The city’s Philharmonic Orchestra was due to perform the 1812 Overture on March 18th at St David’s Hall.
The decision has been made in agreement between the venue and the orchestra, which considers it inappropriate due to the invasion of Ukrainian.
Usually, the piece would be the climax to a concert but it symbolises a Russian military victory.
Cardiff Philharmonic Orchestra felt this was inappropriate.
In a statement, it said: “A member of the orchestra has family directly involved in the Ukrainian situation and we are trying to respect the situation during this immediate term.”
Professor Clair Rowden from Cardiff University’s School of Music explains why the music could be considered inappropriate even without that personal connection.
“This idea of canon fire, bell’s ringing out. You’ve also got the Marseillaise, which is quoted in the tune, amongst all this canon fire,” she said.

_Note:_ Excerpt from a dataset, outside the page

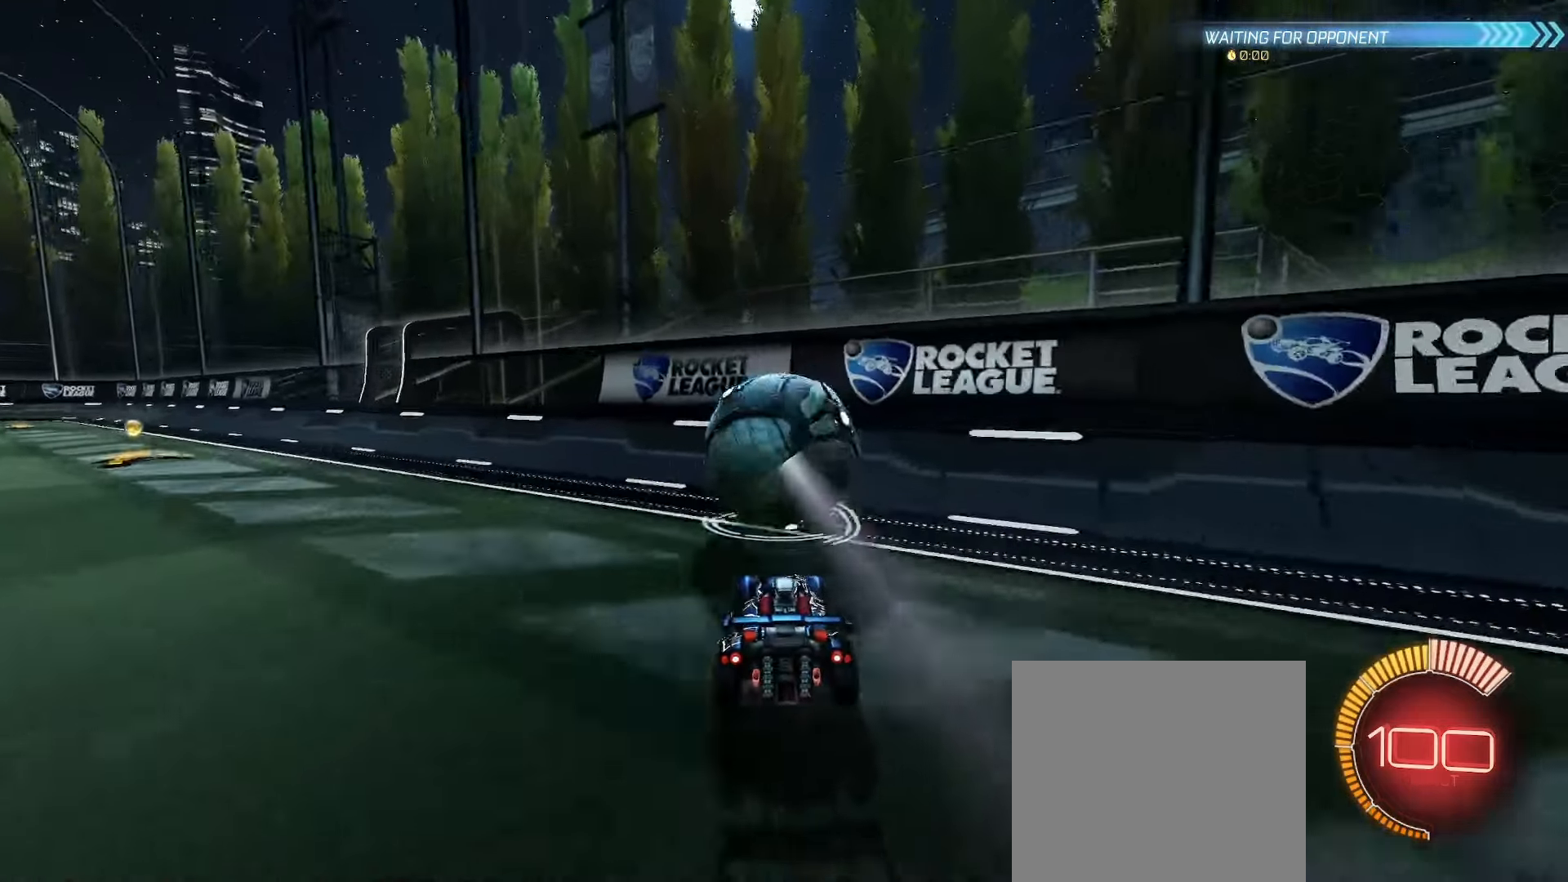
{"buttons": ["A", "B"], "left_stick": "left", "right_stick": "center", "events": [[17, "B", "up"], [100, "B", "down"], [300, "left_stick", "right"], [433, "left_stick", "center"], [450, "R2", "up"], [483, "left_stick", "left"], [500, "A", "down"]]}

“Even if it’s not military might that actually won the battle, it’s nevertheless portraying the thick of battle.”
So far, no one has contacted St David’s Hall to cancel or refund their tickets as a result of the decision.
While St David’s Hall has allowed the change to happen it isn’t a decision the venue fully agrees with.
Giles Ballisat, the venue’s Operational Manager, asked: “How has Tchaikovsky influenced Putin to decide to invade the Ukraine? Should we therefore not have any composers who are connected with Afghanistan, Iraq, Iran, anywhere where’s there’s been conflict around the world?”
Elgar’s Nimrod Variations will be used instead.
So far, there are no plans for when Tchaikovsky music will be performed again by Cardiff Philharmonic Orchestra.